She was widowed at age 48, a mother of eight — five of those children 16 or younger — with her prospects for the future bleak at best.
Her husband, Robert, had somehow lost his pension, son Robert McKee, of Lindenhurst, said, leaving Patricia McKee with all those kids and a past-due mortgage on the huge turn-of-the-century house on Central Avenue in Baldwin.
"It was a hell of a mess," said Robert McKee, a former priest and now a middle school psychologist, noting that his mother's father, Jim Killorin, lived with them at the time — only to die barely a year later. "The mortgage wasn't paid, there was no money coming in. I honestly don't know how she did it."
Patricia McKee died Sept. 12 at the Carillon Nursing Home in Huntington. She was 100.
After her husband's death, Patricia McKee somehow muddled through. A neighbor helped her figure out how to collect Social Security; another neighbor bought a sliver of the Central Avenue property, despite knowing it could never be developed. Eventually, she took work with a photo developing company in nearby Rockville Centre.
The kids even took odd jobs to help out, with Robert McKee cutting lawns and delivering the old Long Island Press, then taking work behind the counter at the local Carvel.
All the while, Robert McKee said, his mom remained a devout Roman Catholic, going to church and believing in hope for a better tomorrow.
And, though she had the opportunity, she never remarried: "My mother had her share of suitors over the years after Pop died," Robert McKee said. "Quite a few of them even were well off. But, once she was free she wasn't going back there again. She was just fine being on her own."
Patricia McKee was born in Brooklyn on March 17, 1919 — St. Patrick's Day. She was the middle of five children — Jimmy, Virginia, Lucille and Vera — of Helen and Jim Killorin.
After her marriage to Robert D. McKee, the couple had eight children, the first five of them girls. They lived in Flatbush, Brooklyn, before moving with her parents to the six-bedroom house on Central Avenue in 1955.
In that house, built in 1898, Patricia and Robert had three boys, as Patricia took care of her aging mother until her death in 1963, her son said. She then took care of her father until his death in 1969.

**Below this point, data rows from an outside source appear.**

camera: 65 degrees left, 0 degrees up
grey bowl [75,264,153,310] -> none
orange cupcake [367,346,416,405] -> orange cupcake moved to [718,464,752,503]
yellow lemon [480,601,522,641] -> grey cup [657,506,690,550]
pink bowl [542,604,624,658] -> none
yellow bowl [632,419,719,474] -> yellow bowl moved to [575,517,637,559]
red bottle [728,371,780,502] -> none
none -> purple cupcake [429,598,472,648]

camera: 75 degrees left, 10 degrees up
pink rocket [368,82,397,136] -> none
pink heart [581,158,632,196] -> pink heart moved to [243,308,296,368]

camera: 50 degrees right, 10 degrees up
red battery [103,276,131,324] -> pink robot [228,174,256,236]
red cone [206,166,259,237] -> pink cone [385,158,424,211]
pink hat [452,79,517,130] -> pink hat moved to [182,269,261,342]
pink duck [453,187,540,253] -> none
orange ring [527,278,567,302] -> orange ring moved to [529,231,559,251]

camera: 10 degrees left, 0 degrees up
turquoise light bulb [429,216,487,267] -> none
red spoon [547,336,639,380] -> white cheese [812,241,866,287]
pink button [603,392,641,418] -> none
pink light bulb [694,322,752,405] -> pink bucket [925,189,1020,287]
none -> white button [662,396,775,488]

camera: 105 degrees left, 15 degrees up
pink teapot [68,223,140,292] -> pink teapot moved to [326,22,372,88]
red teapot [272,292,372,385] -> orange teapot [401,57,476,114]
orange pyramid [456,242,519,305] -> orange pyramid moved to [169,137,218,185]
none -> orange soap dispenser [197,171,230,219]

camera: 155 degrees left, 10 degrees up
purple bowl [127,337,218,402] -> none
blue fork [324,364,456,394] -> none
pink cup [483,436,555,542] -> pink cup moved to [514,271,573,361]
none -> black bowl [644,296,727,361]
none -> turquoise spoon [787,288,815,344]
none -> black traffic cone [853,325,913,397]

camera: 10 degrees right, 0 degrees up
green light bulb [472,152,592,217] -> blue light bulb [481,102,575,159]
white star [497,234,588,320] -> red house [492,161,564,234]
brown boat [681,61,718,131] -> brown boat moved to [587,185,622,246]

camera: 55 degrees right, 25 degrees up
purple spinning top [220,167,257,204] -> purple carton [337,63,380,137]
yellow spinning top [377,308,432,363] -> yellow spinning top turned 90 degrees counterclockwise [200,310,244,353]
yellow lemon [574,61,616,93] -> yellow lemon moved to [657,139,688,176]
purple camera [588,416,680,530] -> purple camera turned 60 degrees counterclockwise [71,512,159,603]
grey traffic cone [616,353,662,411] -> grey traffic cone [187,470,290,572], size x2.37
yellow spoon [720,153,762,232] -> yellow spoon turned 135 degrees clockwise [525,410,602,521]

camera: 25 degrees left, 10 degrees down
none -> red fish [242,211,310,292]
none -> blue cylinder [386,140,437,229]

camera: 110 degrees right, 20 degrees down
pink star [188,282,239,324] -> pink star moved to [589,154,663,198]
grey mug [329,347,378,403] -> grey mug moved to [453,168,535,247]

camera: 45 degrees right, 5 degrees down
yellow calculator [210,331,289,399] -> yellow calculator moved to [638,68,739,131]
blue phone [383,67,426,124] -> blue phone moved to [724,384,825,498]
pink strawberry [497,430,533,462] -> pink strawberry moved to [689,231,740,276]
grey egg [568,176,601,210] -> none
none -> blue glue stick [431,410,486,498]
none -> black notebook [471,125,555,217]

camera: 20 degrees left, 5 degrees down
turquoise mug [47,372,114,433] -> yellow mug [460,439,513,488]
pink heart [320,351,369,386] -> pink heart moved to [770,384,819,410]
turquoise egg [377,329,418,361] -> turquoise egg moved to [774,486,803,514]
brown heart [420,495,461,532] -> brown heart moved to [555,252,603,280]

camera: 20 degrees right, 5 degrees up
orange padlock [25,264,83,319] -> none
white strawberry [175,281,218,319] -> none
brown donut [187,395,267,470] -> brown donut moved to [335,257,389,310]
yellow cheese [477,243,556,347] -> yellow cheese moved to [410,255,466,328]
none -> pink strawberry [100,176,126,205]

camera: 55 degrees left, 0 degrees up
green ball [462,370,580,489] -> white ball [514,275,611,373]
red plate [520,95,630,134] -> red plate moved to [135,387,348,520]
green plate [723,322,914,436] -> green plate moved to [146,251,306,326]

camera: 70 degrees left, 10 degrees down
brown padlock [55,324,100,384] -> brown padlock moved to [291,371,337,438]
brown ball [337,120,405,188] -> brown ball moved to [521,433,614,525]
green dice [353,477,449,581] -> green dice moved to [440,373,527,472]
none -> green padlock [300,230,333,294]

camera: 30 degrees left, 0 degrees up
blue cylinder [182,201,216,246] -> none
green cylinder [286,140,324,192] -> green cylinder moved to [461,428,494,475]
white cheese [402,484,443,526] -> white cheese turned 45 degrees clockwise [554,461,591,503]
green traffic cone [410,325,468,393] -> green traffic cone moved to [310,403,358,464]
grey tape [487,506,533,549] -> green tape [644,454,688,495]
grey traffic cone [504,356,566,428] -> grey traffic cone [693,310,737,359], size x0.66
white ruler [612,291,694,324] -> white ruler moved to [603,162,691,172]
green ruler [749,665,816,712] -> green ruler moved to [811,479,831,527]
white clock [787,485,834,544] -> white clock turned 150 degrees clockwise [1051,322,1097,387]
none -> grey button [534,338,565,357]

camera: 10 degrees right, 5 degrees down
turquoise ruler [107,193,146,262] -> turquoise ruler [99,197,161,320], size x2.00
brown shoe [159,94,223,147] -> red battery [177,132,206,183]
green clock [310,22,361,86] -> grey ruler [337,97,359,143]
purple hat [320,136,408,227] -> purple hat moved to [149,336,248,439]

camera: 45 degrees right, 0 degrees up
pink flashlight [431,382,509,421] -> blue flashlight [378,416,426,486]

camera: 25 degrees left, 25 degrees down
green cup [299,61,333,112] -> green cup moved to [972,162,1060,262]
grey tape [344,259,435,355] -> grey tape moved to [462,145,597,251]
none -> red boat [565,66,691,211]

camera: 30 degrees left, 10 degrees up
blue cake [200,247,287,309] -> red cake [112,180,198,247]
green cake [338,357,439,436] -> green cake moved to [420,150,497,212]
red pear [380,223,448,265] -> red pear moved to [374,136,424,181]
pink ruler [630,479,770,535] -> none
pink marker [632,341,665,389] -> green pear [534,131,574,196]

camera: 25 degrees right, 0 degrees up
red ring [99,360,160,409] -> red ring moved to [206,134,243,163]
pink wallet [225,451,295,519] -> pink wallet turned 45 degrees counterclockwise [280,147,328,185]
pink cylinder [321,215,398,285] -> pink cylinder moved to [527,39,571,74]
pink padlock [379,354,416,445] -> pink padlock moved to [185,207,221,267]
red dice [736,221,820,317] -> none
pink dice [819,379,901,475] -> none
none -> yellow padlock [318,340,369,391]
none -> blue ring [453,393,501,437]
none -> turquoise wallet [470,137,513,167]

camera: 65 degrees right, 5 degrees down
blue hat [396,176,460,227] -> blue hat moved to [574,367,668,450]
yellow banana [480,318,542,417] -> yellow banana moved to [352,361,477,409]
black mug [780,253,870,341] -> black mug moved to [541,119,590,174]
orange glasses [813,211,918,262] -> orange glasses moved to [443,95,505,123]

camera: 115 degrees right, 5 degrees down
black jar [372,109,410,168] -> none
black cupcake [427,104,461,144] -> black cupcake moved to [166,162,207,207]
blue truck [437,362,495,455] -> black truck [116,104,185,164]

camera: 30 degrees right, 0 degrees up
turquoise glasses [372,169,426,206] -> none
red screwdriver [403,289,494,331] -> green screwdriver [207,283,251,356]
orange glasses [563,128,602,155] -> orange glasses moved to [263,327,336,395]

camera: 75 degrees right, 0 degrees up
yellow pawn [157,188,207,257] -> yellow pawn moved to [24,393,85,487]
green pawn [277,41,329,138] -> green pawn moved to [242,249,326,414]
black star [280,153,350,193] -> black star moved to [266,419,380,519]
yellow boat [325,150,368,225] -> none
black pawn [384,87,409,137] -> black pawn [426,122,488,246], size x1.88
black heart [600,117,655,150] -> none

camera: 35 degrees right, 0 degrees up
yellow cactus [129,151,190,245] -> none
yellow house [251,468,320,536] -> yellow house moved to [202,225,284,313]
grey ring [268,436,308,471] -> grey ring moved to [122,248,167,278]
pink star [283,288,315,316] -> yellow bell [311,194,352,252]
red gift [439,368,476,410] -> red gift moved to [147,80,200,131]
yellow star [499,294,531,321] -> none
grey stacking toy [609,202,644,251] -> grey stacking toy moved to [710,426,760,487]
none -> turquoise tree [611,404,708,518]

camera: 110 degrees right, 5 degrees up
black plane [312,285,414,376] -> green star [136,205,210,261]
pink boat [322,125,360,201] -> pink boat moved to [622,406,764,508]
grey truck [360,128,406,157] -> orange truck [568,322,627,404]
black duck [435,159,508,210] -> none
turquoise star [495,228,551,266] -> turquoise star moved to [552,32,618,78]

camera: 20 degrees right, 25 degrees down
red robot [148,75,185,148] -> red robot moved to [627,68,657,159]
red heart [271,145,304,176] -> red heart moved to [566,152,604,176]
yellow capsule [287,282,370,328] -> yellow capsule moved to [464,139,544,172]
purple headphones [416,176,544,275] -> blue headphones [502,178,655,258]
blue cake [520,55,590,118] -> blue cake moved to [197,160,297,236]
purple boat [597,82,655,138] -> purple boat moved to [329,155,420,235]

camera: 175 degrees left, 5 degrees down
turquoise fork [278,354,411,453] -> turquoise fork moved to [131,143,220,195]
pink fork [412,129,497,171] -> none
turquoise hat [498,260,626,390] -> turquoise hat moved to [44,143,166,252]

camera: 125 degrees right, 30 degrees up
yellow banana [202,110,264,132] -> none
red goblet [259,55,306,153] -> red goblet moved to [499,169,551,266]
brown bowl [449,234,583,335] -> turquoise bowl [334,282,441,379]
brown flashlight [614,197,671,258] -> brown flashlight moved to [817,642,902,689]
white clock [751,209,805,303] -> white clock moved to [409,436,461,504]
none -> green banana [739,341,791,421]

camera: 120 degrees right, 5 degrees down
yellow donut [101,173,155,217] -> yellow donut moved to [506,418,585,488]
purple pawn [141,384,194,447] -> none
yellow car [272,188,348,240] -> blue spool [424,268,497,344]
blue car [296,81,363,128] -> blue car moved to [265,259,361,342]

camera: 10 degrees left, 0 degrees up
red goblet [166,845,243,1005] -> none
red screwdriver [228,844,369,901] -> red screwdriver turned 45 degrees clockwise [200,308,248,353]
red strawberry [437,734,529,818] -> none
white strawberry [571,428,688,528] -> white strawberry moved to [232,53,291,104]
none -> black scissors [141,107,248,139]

At the time of Robert McKee's death in 1968, the three eldest children, daughters Deborah, Trisha and Kathleen, already were out of the house, her son said. The youngest five children — Virginia, then 16; Faith, then 14; Bob, then 12; Greg, then 10; and Tommy, then age 8 — all were still at home.
Niece Mary Nolan of North Bellmore, daughter of Virginia Nolan, recalled how despite not having much money, her Aunt Pat always made the house a great place to be.
"Her home always was a very warm, inviting, enjoyable place," Nolan said. "She was my godmother. And she could cook up a storm."
Nolan said: "Each of the sisters had a claim to fame. My mom was not a very good cook. My mother was a seamstress, she could sew everything. Aunt Pat? She was the baker, she was the cook. When I needed instruction, I went to her.
"One time I asked her what I could do to be a better baker," Nolan recalled. "She said, 'See that company never sees your mistakes. Mistakes are for family. If you make a mistake, start from scratch.' My poor kids probably ate a lot of burnt cookies because of that."
Robert McKee said he and his brothers all took to cooking because of their mom and all consider themselves accomplished cooks. But, he said his best memories are of the holidays, especially Christmastime.
"There'd be the tree and all these gifts," he said. "With so many kids in the house, you couldn't walk into the living room without walking into somebody's gift. The lights on the Christmas tree, all the colors of all the wrapping paper. The room filled with all that color, Mom baking an apple pie and stuffing for the turkey . . . We didn't have much money, but she would save for six, eight months, a nickel, a quarter at a time, just to make sure all that happened for us."
Patricia McKee was buried next to her late husband in Cemetery of the Holy Rood in Westbury.
In addition to her son, Robert McKee, she is survived by her sister Vera and her other children — Deborah Kletter, of Riverdale in the Bronx; Trisha McKee of Port Jefferson Station; Kathleen Mircacola, of Wading River; Virginia Meriam, of Garden City; Faith Eccles, of Port Jefferson Station;Gregory McKee, of Dingmans Ferry, Pa.; and Thomas McKee, of Huntington — as well as by 14 grandchildren and 17 great-grandchildren.